Он вытащил из боковых карманов сутаны четыре свечных огарка и ловко их разместил среди угля и скрученной бумаги. Стивен наблюдал за ним молча. Коленопреклоненный на каминной плите, раскладывающий бумажные жгуты и огарки, он больше, чем когда-либо, походил на левита Господа, смиренного служителя, приготовляющего жертвенник к жертве в пустом храме. Подобно грубой одежде левита, изношенная выцветшая сутана облекала коленопреклоненную фигуру, которой было бы неловко и тягостно в пышных ризах или в обшитом бубенцами ефоде. Сама плоть его стала ветха деньми в скромном служении Господу — храня огонь на алтаре, передавая конфиденциальные сообщения, опекая чад мира сего, тотчас карая, когда прикажут, — однако не обрела благодати красоты, присущей святости или духовному сану.

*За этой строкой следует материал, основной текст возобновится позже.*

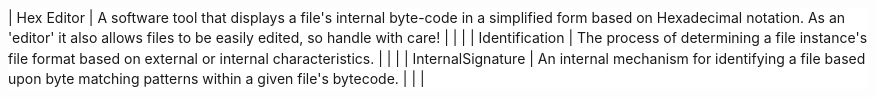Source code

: | Hex Editor                    | A software tool that displays a file's internal byte-code in a simplified form based on Hexadecimal notation. As an 'editor' it also allows files to be easily edited, so handle with care!                                                                                                                                                                                                                                                                                                                                                                                                                                                                                                                                                                                                                                                                                                                                                                                                                                                                                                                                                                                                                                                                                                                                                                                                                                                                                                                                                                                                         |                                           |                                |
| Identification                | The process of determining a file instance's file format based on external or internal characteristics.                                                                                                                                                                                                                                                                                                                                                                                                                                                                                                                                                                                                                                                                                                                                                                                                                                                                                                                                                                                                                                                                                                                                                                                                                                                                                                                                                                                                                                                                                             |                                           |                                |
| InternalSignature             | An internal mechanism for identifying a file based upon byte matching patterns within a given file's bytecode.                                                                                                                                                                                                                                                                                                                                                                                                                                                                                                                                                                                                                                                                                                                                                                                                                                                                                                                                                                                                                                                                                                                                                                                                                                                                                                                                                                                                                                                                                      |                                           |                                |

Да что там, и сама душа его стала ветха деньми в этом служении, не возвысившись к свету и красоте, не источая благоухания святости, — умерщвленная воля, столь же глухая к радости своего смирения, сколь старческое тело его, сухое и узловатое, покрытое серым пухом с серебристыми кончиками, было глухо к радостям любви или битвы.
Оставаясь на корточках, декан следил, как загораются щепки. Чтобы заполнить пару, Стивен сказал:
— Думаю, что я не сумею разжечь огонь.
— Ведь вы художник, не так ли, мистер Дедал? — сказал декан, поднимая взгляд и помаргивая выцветшими глазами. — Назначение художника — творить прекрасное. Но что есть прекрасное — это уже другой вопрос.
Он медленно, сухо потер руки перед таким затруднением.
— Можете ли вы этот вопрос разрешить? — спросил он.
— Аквинат, — отвечал Стивен, — говорит так: Pulchra sunt quae visa placent[119].
— Вот этот огонь приятен для глаз, — сказал декан. — Является ли он вследствие этого прекрасным?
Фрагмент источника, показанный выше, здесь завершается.